As for something I do care about is how customer loyalty plays a role and how it may shift given the explosion of blogs. I’ve not come to any conclusions on this yet, but Jeremy Wright’s post on unsubscribing to A-list bloggers makes me pause to think about where the market will go. Is there a macroeconomic trend that we may see beyond the Long Tail stuff? I’ve seen a lot of blogs that I used to like to read move to del.icio.us tagging instead of blog writing. Maybe the information market is getting saturated in terms of bloggers as individuals.

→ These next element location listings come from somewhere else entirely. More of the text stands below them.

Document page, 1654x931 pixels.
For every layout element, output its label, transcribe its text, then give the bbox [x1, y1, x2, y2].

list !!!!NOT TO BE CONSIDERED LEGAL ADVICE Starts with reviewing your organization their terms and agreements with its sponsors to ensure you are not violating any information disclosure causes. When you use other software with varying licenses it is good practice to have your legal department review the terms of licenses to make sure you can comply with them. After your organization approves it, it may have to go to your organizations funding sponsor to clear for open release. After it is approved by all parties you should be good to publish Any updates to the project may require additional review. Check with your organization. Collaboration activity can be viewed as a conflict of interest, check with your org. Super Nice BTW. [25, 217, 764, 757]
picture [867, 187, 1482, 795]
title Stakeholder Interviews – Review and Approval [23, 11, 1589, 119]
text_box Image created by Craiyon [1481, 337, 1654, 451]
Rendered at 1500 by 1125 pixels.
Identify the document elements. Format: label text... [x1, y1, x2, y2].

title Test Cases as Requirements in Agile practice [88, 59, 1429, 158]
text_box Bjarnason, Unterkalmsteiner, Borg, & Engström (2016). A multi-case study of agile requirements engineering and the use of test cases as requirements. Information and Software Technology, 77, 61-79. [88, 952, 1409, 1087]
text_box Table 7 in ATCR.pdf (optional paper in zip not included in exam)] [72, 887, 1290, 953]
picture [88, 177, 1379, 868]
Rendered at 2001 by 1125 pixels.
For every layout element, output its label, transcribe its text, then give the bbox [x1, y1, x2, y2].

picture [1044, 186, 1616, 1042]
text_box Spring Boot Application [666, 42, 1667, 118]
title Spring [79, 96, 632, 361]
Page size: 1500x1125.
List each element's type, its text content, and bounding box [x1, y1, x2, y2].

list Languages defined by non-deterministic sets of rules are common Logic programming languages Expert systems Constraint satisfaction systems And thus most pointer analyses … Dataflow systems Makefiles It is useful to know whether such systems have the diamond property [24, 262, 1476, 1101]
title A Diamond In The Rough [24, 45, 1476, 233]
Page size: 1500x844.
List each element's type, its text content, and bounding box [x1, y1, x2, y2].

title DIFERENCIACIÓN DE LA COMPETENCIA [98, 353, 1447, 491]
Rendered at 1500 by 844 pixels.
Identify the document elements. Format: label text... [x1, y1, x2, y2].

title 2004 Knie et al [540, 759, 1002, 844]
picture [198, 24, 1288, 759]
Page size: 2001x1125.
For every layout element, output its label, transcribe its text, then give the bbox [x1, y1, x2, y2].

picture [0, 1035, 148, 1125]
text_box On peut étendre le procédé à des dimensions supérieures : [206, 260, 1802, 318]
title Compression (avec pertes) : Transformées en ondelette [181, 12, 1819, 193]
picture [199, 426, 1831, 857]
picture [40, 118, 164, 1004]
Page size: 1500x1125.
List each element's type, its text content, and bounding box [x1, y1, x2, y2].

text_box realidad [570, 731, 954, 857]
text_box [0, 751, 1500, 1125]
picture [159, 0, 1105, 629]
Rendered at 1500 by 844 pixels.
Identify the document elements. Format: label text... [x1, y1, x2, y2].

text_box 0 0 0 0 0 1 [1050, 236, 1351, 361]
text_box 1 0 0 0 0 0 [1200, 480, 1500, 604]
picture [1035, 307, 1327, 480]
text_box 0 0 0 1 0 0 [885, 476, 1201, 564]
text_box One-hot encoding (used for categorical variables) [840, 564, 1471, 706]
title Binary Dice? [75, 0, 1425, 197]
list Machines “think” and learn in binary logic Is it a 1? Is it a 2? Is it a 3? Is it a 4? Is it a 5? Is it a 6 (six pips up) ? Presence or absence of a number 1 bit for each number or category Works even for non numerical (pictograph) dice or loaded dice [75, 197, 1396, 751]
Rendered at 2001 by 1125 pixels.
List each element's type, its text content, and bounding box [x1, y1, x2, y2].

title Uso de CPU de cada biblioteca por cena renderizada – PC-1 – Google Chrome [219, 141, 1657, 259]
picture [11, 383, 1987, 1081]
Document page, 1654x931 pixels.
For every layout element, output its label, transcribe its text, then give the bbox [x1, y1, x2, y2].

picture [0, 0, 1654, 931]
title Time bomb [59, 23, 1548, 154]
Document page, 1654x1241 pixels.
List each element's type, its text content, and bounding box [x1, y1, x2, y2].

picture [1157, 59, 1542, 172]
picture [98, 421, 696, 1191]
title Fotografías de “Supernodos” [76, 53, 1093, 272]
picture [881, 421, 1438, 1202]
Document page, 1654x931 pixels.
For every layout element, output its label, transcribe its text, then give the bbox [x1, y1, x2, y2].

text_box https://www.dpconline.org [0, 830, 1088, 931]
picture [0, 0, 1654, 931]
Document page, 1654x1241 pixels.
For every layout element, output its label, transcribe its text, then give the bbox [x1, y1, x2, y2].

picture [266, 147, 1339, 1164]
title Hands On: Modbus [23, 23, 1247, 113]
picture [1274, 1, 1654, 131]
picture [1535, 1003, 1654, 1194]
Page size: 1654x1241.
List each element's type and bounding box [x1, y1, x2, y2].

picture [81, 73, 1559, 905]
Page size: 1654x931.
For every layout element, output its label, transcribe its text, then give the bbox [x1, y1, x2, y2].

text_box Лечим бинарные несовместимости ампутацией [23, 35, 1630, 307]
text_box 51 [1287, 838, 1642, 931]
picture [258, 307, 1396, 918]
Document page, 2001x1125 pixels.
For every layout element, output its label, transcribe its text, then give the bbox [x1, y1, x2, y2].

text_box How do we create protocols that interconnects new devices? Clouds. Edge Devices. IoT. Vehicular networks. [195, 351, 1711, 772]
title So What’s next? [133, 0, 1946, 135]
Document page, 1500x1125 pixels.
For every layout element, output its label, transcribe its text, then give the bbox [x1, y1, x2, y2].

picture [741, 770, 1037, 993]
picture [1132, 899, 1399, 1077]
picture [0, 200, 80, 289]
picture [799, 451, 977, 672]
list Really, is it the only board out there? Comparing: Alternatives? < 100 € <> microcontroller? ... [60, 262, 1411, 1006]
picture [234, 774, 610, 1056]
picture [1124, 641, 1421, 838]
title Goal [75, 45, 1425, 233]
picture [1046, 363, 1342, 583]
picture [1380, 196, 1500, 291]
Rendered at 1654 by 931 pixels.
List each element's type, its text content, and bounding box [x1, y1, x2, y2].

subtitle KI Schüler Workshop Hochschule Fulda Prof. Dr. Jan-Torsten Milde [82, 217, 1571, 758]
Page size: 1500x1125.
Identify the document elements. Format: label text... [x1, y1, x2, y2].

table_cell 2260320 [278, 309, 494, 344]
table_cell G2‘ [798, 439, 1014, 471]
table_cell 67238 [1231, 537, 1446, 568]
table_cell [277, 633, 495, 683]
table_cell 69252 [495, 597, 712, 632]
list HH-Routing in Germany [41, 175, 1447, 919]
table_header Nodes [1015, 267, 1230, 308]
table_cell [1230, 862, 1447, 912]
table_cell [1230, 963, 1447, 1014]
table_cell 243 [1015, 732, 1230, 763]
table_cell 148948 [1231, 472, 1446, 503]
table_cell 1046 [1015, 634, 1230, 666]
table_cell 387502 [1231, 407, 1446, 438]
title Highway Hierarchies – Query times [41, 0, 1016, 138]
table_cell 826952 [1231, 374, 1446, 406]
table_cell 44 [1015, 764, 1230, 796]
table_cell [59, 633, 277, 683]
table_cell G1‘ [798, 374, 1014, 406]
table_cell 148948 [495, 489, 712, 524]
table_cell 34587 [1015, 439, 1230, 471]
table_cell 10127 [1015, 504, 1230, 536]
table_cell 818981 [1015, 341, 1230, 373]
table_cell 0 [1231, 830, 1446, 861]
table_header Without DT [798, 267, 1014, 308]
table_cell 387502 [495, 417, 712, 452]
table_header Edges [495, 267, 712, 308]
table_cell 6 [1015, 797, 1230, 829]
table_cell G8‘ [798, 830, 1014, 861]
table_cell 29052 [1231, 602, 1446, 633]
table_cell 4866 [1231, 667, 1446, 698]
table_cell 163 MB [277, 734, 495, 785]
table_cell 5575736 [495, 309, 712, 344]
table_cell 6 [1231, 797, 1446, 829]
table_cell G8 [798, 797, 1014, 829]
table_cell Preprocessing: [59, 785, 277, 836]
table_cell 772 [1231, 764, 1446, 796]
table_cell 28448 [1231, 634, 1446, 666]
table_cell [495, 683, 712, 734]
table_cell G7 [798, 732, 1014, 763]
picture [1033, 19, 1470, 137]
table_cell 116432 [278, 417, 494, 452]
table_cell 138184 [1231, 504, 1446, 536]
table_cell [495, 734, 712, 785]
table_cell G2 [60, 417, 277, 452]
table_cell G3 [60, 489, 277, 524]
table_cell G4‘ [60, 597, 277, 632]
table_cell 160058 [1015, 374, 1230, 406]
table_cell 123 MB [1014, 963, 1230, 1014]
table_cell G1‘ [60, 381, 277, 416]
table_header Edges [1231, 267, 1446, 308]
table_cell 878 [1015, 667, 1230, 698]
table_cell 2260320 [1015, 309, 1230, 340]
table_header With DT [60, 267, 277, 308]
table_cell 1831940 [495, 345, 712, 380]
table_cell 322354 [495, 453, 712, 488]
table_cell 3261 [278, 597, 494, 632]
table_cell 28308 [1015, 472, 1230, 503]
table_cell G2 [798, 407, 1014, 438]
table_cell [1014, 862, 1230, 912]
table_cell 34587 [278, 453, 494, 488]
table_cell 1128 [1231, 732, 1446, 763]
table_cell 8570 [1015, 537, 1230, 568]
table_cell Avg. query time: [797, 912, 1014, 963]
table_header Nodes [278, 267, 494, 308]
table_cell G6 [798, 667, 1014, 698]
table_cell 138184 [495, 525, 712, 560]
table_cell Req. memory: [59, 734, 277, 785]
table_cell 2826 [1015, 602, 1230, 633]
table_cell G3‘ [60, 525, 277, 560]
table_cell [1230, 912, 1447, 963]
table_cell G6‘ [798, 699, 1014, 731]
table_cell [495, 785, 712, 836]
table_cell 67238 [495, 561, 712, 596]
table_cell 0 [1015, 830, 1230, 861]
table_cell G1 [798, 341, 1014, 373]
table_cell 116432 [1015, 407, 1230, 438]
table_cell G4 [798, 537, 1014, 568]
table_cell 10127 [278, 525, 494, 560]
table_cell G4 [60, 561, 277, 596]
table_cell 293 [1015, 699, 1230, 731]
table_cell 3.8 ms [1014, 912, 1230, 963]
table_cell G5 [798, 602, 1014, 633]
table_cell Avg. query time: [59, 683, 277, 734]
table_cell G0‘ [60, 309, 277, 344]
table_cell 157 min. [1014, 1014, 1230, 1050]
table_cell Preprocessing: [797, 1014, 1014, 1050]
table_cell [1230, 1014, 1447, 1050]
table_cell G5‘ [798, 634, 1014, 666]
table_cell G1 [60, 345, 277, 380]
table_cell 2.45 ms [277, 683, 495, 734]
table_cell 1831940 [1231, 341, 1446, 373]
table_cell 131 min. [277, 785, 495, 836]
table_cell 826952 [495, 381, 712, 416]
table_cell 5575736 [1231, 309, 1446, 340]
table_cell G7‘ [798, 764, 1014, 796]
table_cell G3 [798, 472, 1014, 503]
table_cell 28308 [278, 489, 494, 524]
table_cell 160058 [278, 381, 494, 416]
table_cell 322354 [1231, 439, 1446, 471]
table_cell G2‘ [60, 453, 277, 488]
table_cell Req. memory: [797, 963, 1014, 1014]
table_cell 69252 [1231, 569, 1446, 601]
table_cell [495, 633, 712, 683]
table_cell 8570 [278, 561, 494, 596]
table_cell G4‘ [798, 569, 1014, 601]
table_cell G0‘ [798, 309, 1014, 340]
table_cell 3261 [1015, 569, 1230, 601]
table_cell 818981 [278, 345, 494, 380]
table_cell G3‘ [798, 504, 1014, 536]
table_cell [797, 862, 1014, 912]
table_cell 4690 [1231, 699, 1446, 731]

Anyway, this post was triggered by Andrew’s post at Changing Way, and then a quick flurry of research on A-list bloggers by me. Suffice it to say that I think this post at Blogger’s Blog does a nice job of summarizing some of the A-list blogger issues and characterizing some of the things I’ve mentioned above. Mark Cuban’s post does a good job at providing some insight at what blog search engines are doing. Mark is a very smart guy, and I like the openess he is doing regarding exposing the code, but I have little clue how some of this search engine stuff helps the average blogger (provided one can get reasonably close to the three items I mentioned above).
Steve, thanks for the link. You’ve got some great points here. My personal opinion? At the end of the day, isn’t it more important to know who YOU respect, and who respects YOU?
I think blogging needs to evolve being a single ecosystem… Let me rephrase that, blogging HAS evolved beyond a single ecosystem, we simply don’t have the tools to track ANYTHING within those ecosystems (yet)…
Jeremy says: “blogging HAS evolved beyond a single ecosystem, we simply don’t have the tools to track ANYTHING within those ecosystems (yet)…” Well, that leads me to a question that has bugged me for a while. “Blogging” to me is perhaps more about reading and commenting on other people’s blogs than posting on mine … I have yet to find a tool to track those comments. After all, I am starting / joining a “conversation”, but most often lose the reaction to my comments. This very post could be a test – will Jeremy see it? Blogware supports this need by email alerst, but I don’t see anything on Typepad, that happens to be so popular… and then we didn’t mention Blogger.
Any third party tracking tools?
I’m not aware of any third-party tracking tools, but I know that I would subscribe to it if it did exist. 21Publish users have a way of tracking comments left on blogs within the network, but as of right now, these communities are closed systems (with respect to comment tracking, not viewing). The whole purpose of the 21Publish platform is to amplify discussions within a community – a benefit which would be nice to have much more broadly as you’ve pointed out.
I think there are a number of tricks to implementing such a capability though. Some questions might be:
– can a third-party system crawl the existing platforms for comment updates (and guarantee these systems won’t change and break your interface)
– would it be useful if another company (perhaps an RSS company) implement a defacto ping and registration service that would enable comment tracking across blogs provided that commenters a) registered, and b) blog vendors interfaced to the ping standard
– Or maybe it is just better to have the blog vendors implement capabilities that the bulletin boards have with regular email updates of thread updates to a discussion. I know some platforms have RSS tracking.
Comment tracking is clearly a missed need by the broader market.
Now that I think about it maybe it makes sense to integrate it in with the newsreader platforms actually as an add-on service. People basically already have their reading point there. The registration data is already there. They also already have feeds coming into them.